◆ TO-DO LIST
• A. Rewrite the part of the NFS/RDMA mailing-list post that opens with the words "Hal Rosenstock hal.rosenstock" and closes with "an NFS/RDMA partition.", changing "partition" to "export".
• B. Answer these questions from the NFS/RDMA mailing-list post:
(i) What date is shown on the reply?
(ii) What port number does the mount command specify?
(iii) What IP address is the export mounted from?

***SPAM*** Re: [ofa-general] [NFS/RDMA] Can't mount NFS/RDMA partition

Hal Rosenstock hal.rosenstock at gmail.com
Wed Dec 17 06:43:09 PST 2008


Hi,

On Wed, Dec 17, 2008 at 7:56 AM, Celine Bourde
<celine.bourde at ext.bull.net> wrote:
> Hi,
>
> I can't mount an NFS/RDMA partition.
> I've applied
> http://www.openfabrics.org//downloads/OFED/ofed-1.4/OFED-1.4-docs/nfs-rdma.release-notes.txt
> instructions.
>
> Every steps (loading modules, /etc/exports implementation, starting nfs
> daemon,
> etc..) seems to be ok, but when I do the last command :
> mount -o rdma,port=2050 192.168.0.13:/export /tmp/nfs_client/
> the mount processus blocks even last dmesg output seems correct  :
> "RPC: Registered rdma transport module.

◆ PROVIDED DATA
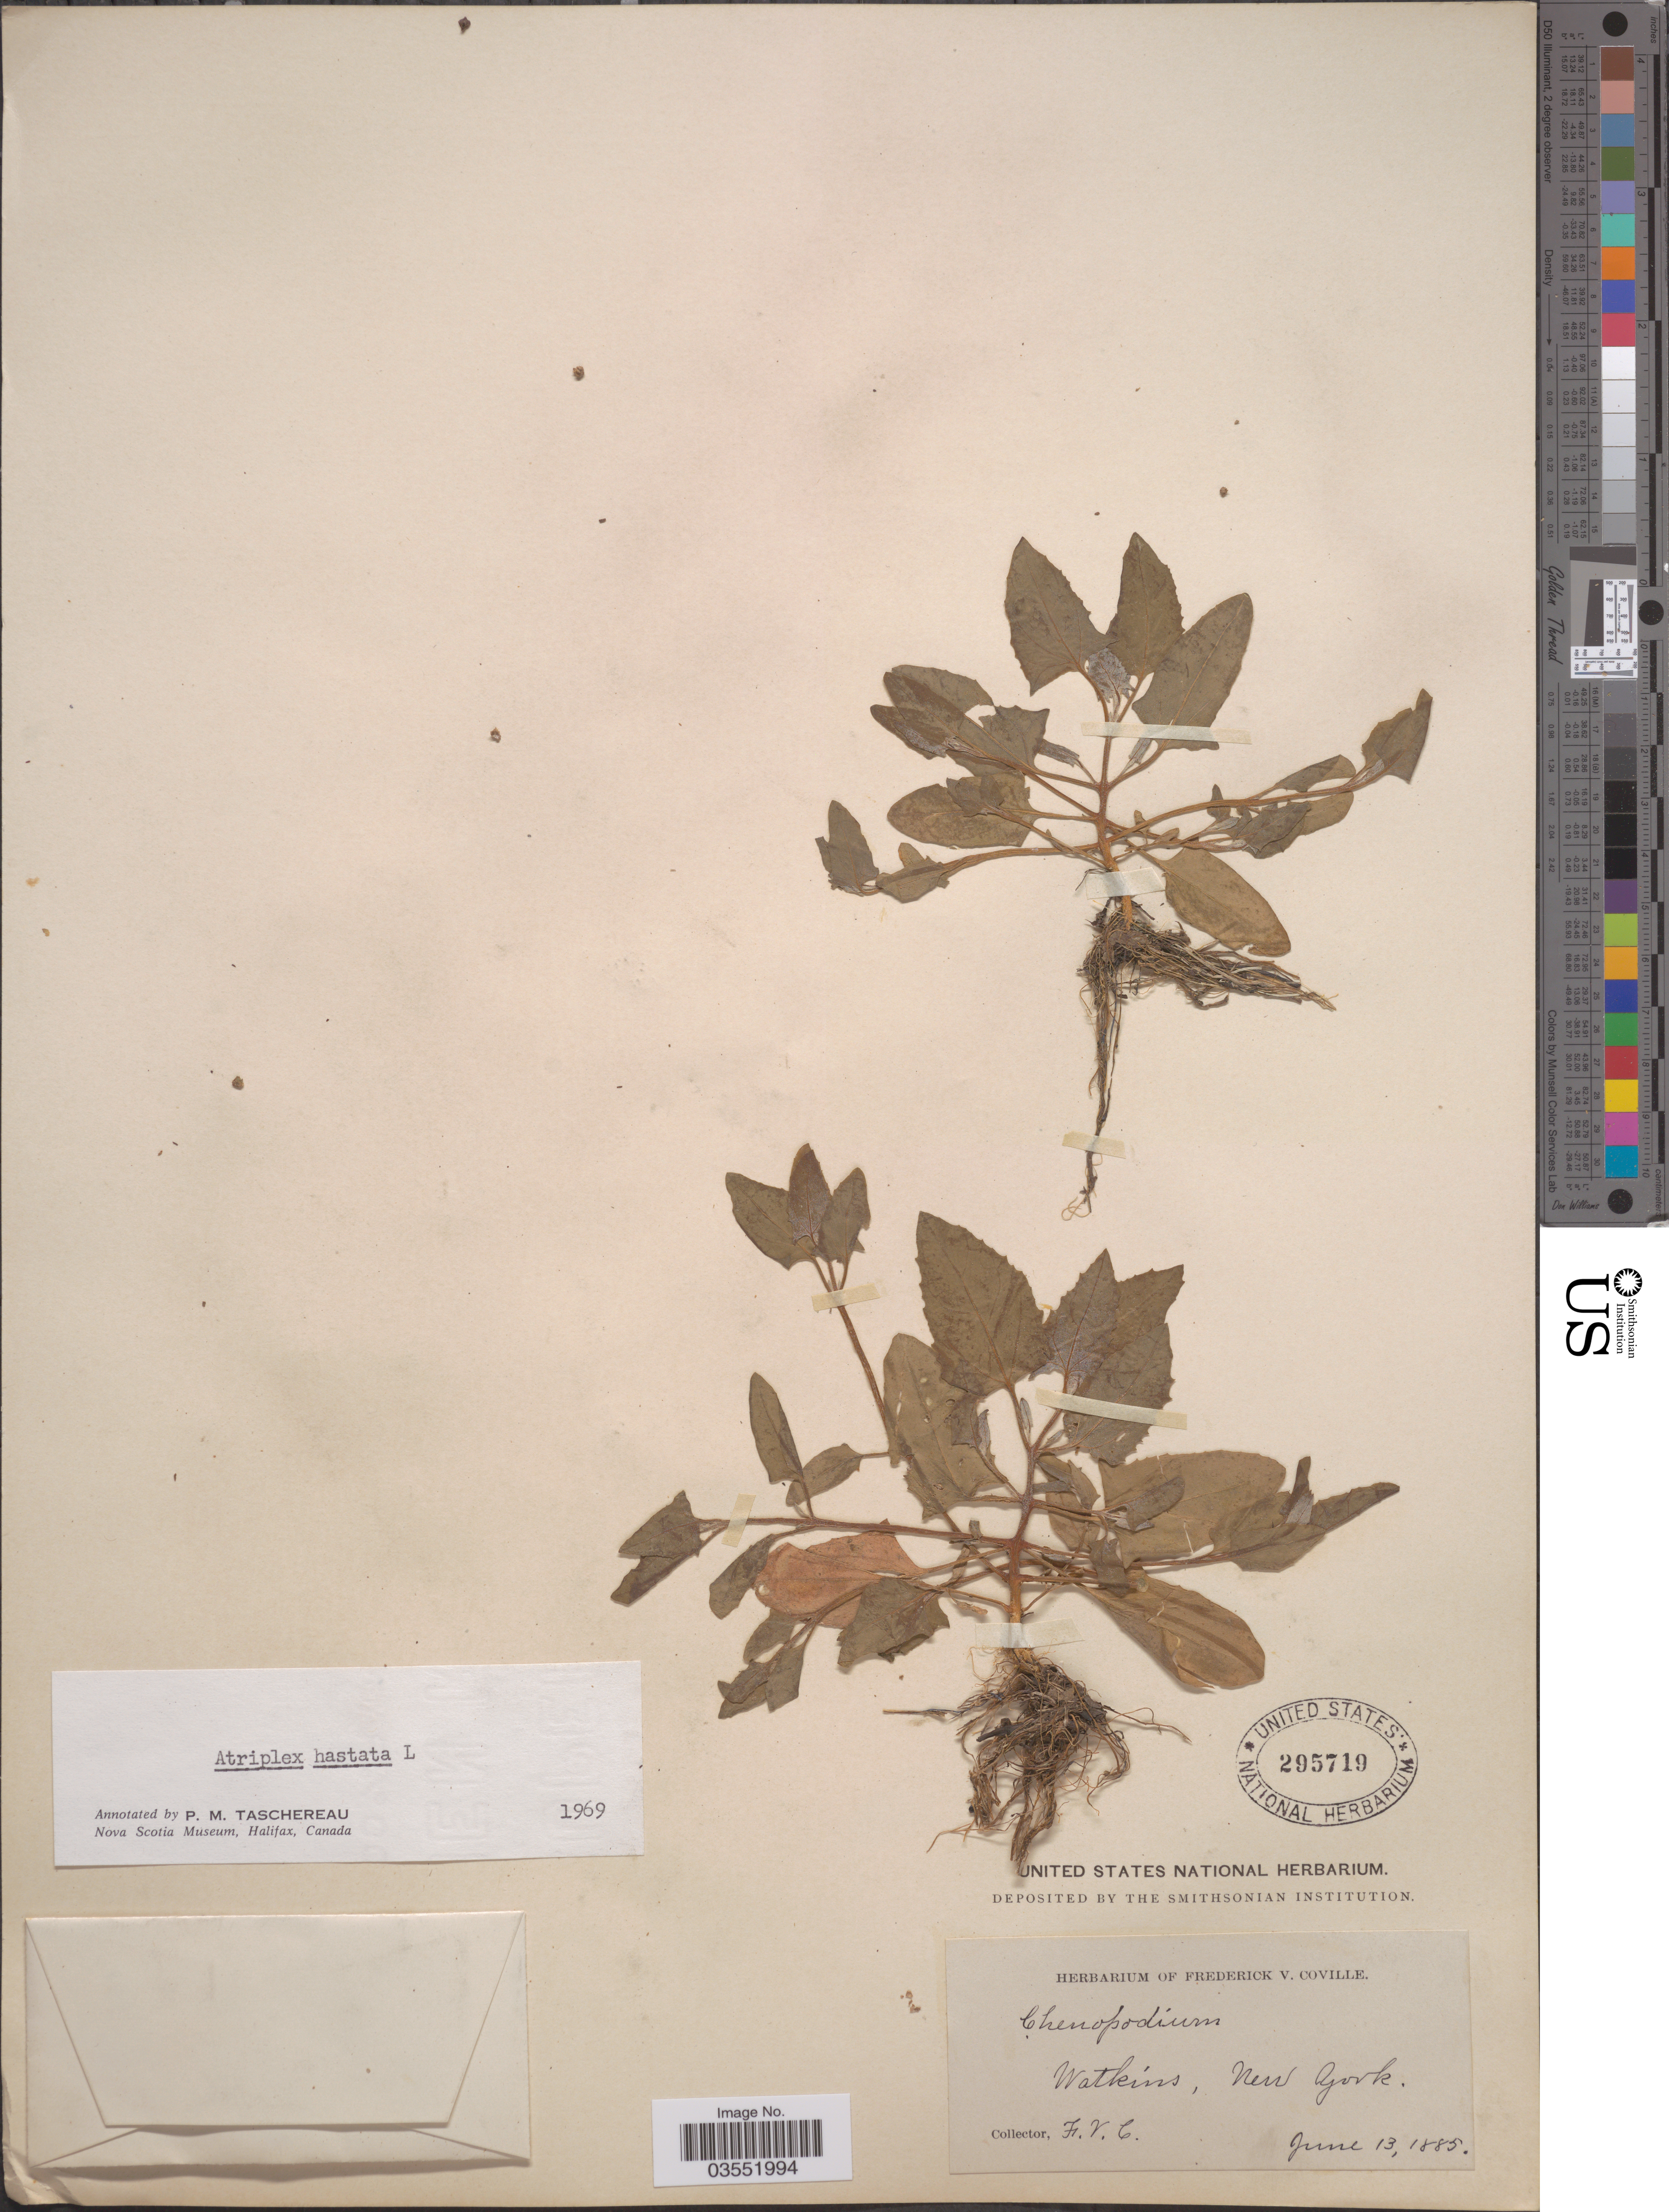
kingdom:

◆ SOLVED TASKS
• A.
Hal Rosenstock hal.rosenstock at gmail.com
Wed Dec 17 06:43:09 PST 2008


Hi,

On Wed, Dec 17, 2008 at 7:56 AM, Celine Bourde
<celine.bourde at ext.bull.net> wrote:
> Hi,
>
> I can't mount an NFS/RDMA export.

• B.
(i) Wed Dec 17 2008
(ii) 2050
(iii) 192.168.0.13